Letter
from Boston Mayor Kevin White to
MIT President Jerome Wiesner, 1974
|
[Click
image to read letter] |
One
month before the impeachment proceedings against Republican
President Richard M. Nixon began under the auspices of the
U.S. House of Representatives, Boston’s Mayor Kevin
White wrote to MIT’s President Jerome Wiesner to invite
him to a dinner featuring “candid conversation about
the future of the Democratic Party.” The escalating
Watergate scandal loomed large as an opportunity for political
change in the spring of 1974. White (mayor from 1968 to 1983)
was still considered one of the Democrats’ national
stars, despite losing his bid for election as governor of
Massachusetts and not being selected as a vice-presidential
running mate by presidential candidate George McGovern in
1972. Wiesner (President of MIT from 1971 to 1983) had served
with John F. Kennedy’s presidential election campaign
in 1960 and was chief advisor and planner for science during
the Kennedy administration. (As the handwritten note at the
bottom of the letter indicates, Wiesner, who had a prior engagement,
declined White’s invitation.)
Wiesner
continued his work as a bellwether for the development of
public policy concerning science and technology for many
years after ending his formal ties to the government. He
was, for example, an energetic critic of nuclear arms proliferation.

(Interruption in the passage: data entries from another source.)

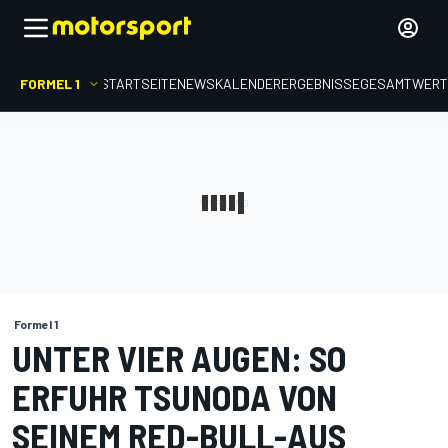
FORMEL 1
STARTSEITE
NEWS
KALENDER
ERGEBNISSE
GESAMTWER
Formel 1
UNTER VIER AUGEN: SO
ERFUHR TSUNODA VON
SEINEM RED-BULL-AUS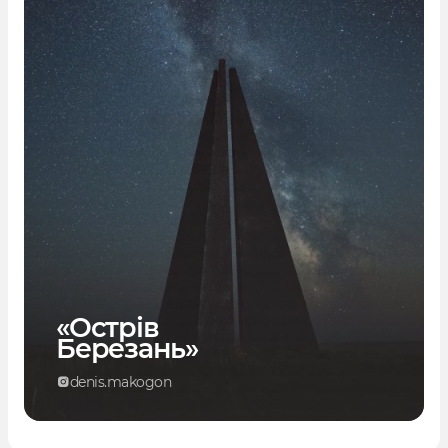
«Острів
Березань»
denis.makogon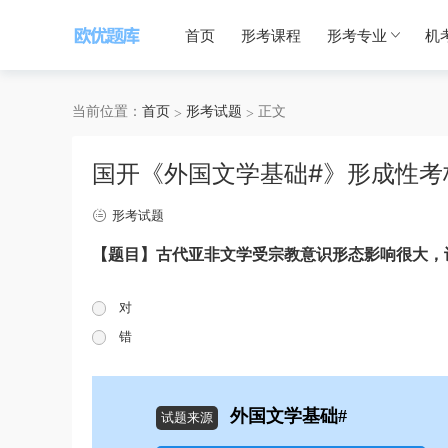
首页
形考课程
形考专业
机
当前位置：
首页
形考试题
正文
国开《外国文学基础#》形成性考
形考试题
【题目】古代亚非文学受宗教意识形态影响很大，
对
错
外国文学基础#
试题来源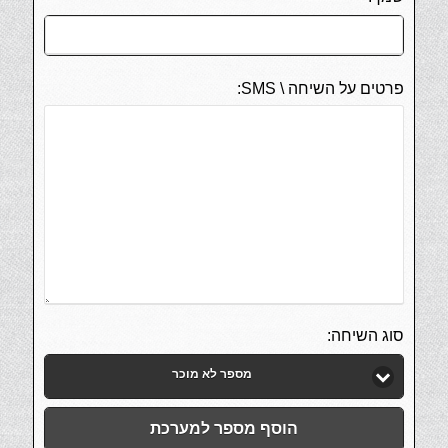
פרטים על השיחה \ SMS:
סוג השיחה:
מספר לא מוכר
הוסף מספר למערכת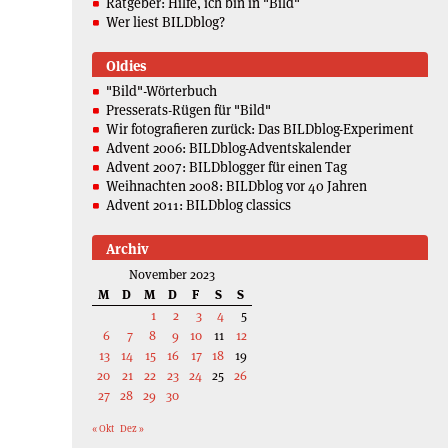
Ratgeber: Hilfe, ich bin in "Bild"
Wer liest BILDblog?
Oldies
"Bild"-Wörterbuch
Presserats-Rügen für "Bild"
Wir fotografieren zurück: Das BILDblog-Experiment
Advent 2006: BILDblog-Adventskalender
Advent 2007: BILDblogger für einen Tag
Weihnachten 2008: BILDblog vor 40 Jahren
Advent 2011: BILDblog classics
Archiv
November 2023
M
D
M
D
F
S
S
1
2
3
4
5
6
7
8
9
10
11
12
13
14
15
16
17
18
19
20
21
22
23
24
25
26
27
28
29
30
« Okt
Dez »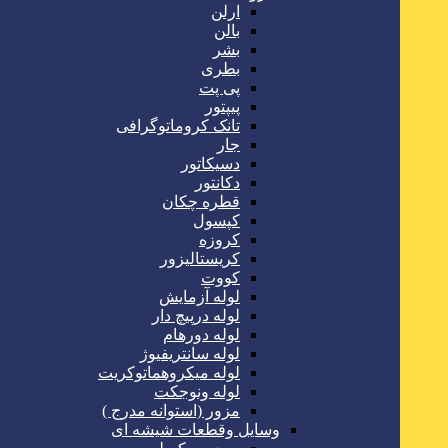
ارلن
بالن
بشر
بطری
پی پت
پیپتور
تانک کروماتوگرافی
جار
دسیکاتور
دکانتور
قطره چکان
کپسول
کروزه
کریستالیزور
کووت
لوله آزمایش
لوله درپیچ دار
لوله دورهام
لوله سانتریفیوژ
لوله میکروهماتوکریت
لوله ونوجکت
مزور (استوانه مدرج )
وسایل وقطعات شیشه ای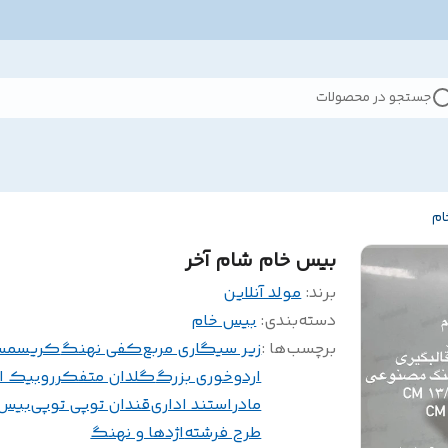
جستجو در محصولات
ام
بیس خام شام آخر
برند:
مولد آنلاین
دسته‌بندی
:
بیس خام
برچسب‌ها :
زیر سیگاری مربع
کفی نهنگ
کریسم
اردوخوری بزرگ
گلدان متفکر
روبیک ان
مادر
استند اداری
قندان توپی توپی
بیس 
طرح فرشته
اژدها و نهنگ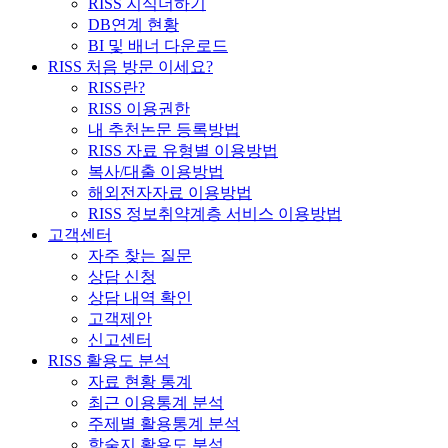
RISS 지식더하기
DB연계 현황
BI 및 배너 다운로드
RISS 처음 방문 이세요?
RISS란?
RISS 이용권한
내 추천논문 등록방법
RISS 자료 유형별 이용방법
복사/대출 이용방법
해외전자자료 이용방법
RISS 정보취약계층 서비스 이용방법
고객센터
자주 찾는 질문
상담 신청
상담 내역 확인
고객제안
신고센터
RISS 활용도 분석
자료 현황 통계
최근 이용통계 분석
주제별 활용통계 분석
학술지 활용도 분석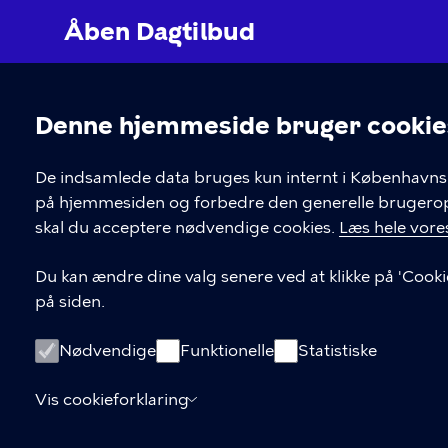
Åben Dagtilbud
Hvis du skal i kontakt med leverandøren af et tilb
"book her" inde på selve forløbet.
Denne hjemmeside bruger cookie
Cookieindstil
KONTAKT
LINKS
De indsamlede data bruges kun internt i Københavns 
på hjemmesiden og forbedre den generelle brugerople
Børne- og ungdomsforvaltningen
skal du acceptere nødvendige cookies.
Læs hele vores
aabendagtilbud@kk.dk
Du kan ændre dine valg senere ved at klikke på 'Cooki
på siden.
Nødvendige
Funktionelle
Statistiske
Vis cookieforklaring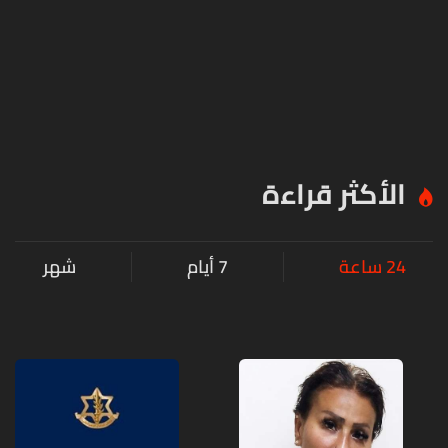
الأكثر قراءة
24 ساعة
7 أيام
شهر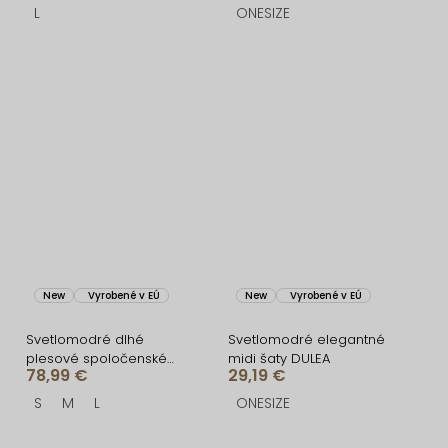
L
ONESIZE
New
Vyrobené v EÚ
New
Vyrobené v EÚ
Svetlomodré dlhé
Svetlomodré elegantné
plesové spoločenské
midi šaty DULEA
78,99 €
29,19 €
šaty CELLINES
S
M
L
ONESIZE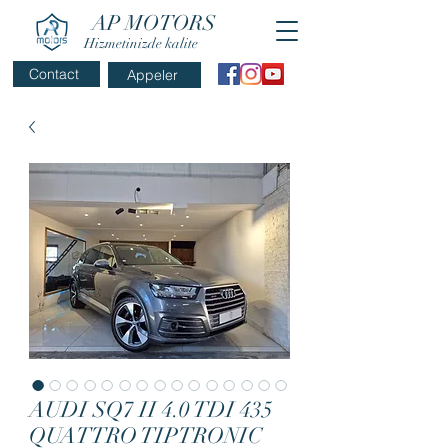
AP MOTORS
Hizmetinizde kalite
Contact
Appeler
AUDI SQ7 II 4.0 TDI 435
QUATTRO TIPTRONIC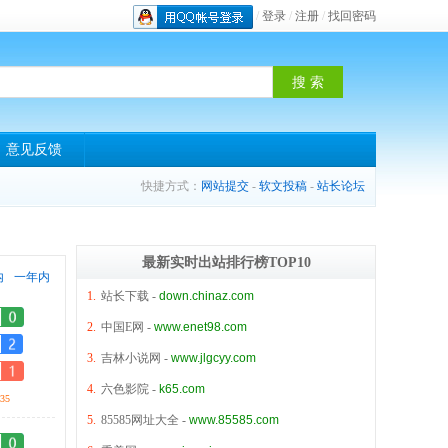
/
登录
/
注册
/
找回密码
意见反馈
快捷方式：
网站提交
-
软文投稿
-
站长论坛
最新实时出站排行榜TOP10
内
一年内
1.
站长下载
-
down.chinaz.com
2.
中国E网
-
www.enet98.com
3.
吉林小说网
-
www.jlgcyy.com
4.
六色影院
-
k65.com
35
5.
85585网址大全
-
www.85585.com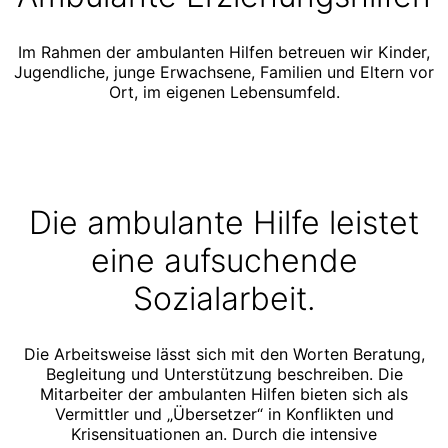
Im Rahmen der ambulanten Hilfen betreuen wir Kinder,
Jugendliche, junge Erwachsene, Familien und Eltern vor
Ort, im eigenen Lebensumfeld.
Die ambulante Hilfe leistet
eine aufsuchende
Sozialarbeit.
Die Arbeitsweise lässt sich mit den Worten Beratung,
Begleitung und Unterstützung beschreiben. Die
Mitarbeiter der ambulanten Hilfen bieten sich als
Vermittler und „Übersetzer“ in Konflikten und
Krisensituationen an. Durch die intensive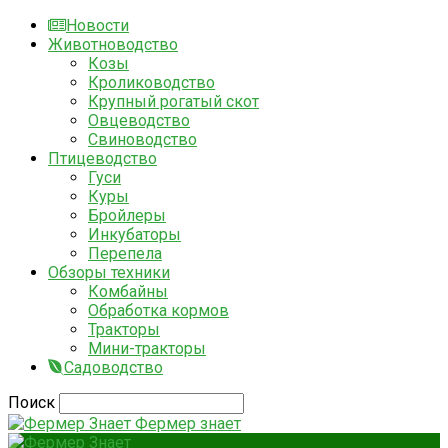
Новости
Животноводство
Козы
Кролиководство
Крупный рогатый скот
Овцеводство
Свиноводство
Птицеводство
Гуси
Куры
Бройлеры
Инкубаторы
Перепела
Обзоры техники
Комбайны
Обработка кормов
Тракторы
Мини-тракторы
Садоводство
Поиск
Фермер знает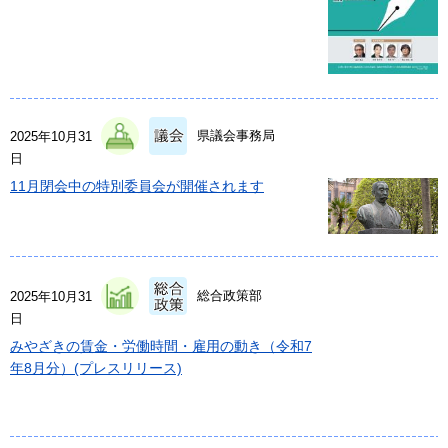
県議会事務局
2025年10月31
日
11月閉会中の特別委員会が開催されます
総合政策部
2025年10月31
日
みやざきの賃金・労働時間・雇用の動き（令和7
年8月分）(プレスリリース)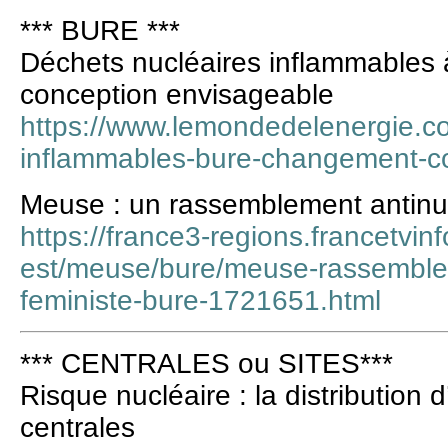
*** BURE ***
Déchets nucléaires inflammables
conception envisageable
https://www.lemondedelenergie.c
inflammables-bure-changement-c
Meuse : un rassemblement antinuc
https://france3-regions.francetvinf
est/meuse/bure/meuse-rassemblem
feministe-bure-1721651.html
*** CENTRALES ou SITES***
Risque nucléaire : la distribution 
centrales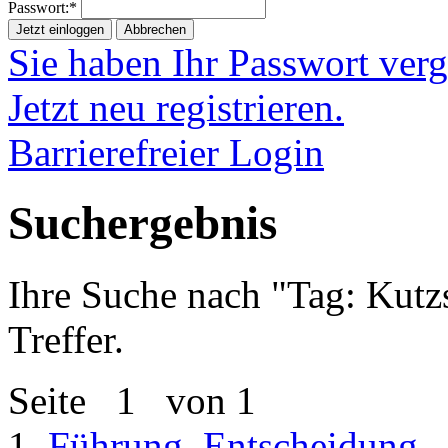
Passwort:*
Jetzt einloggen
Abbrechen
Sie haben Ihr Passwort ver
Jetzt neu registrieren.
Barrierefreier Login
Suchergebnis
Ihre Suche nach "
Tag: Kutz
Treffer.
Seite
1
von 1
1.
Führung, Entscheidung -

John Kenneth Galbraith, his colleague from the Kennedy administration,
wrote, regarding the threats posed by nuclear war or accident,
“I wonder if sanity on these matters owed as much
to anyone as it did to Jerome Wiesner.” John F. Kennedy
described him as “one of those rare individuals who
can work effectively to relate the complexities and the
opportunities of science to the needs of a nation, to its
culture, its security, its influence, and its humanity.”
Official
records of Wiesner’s MIT presidency (AC 8), as well
as his personal papers (MC 420), are available for research
in the Institute Archives and Special Collections, 14N-118.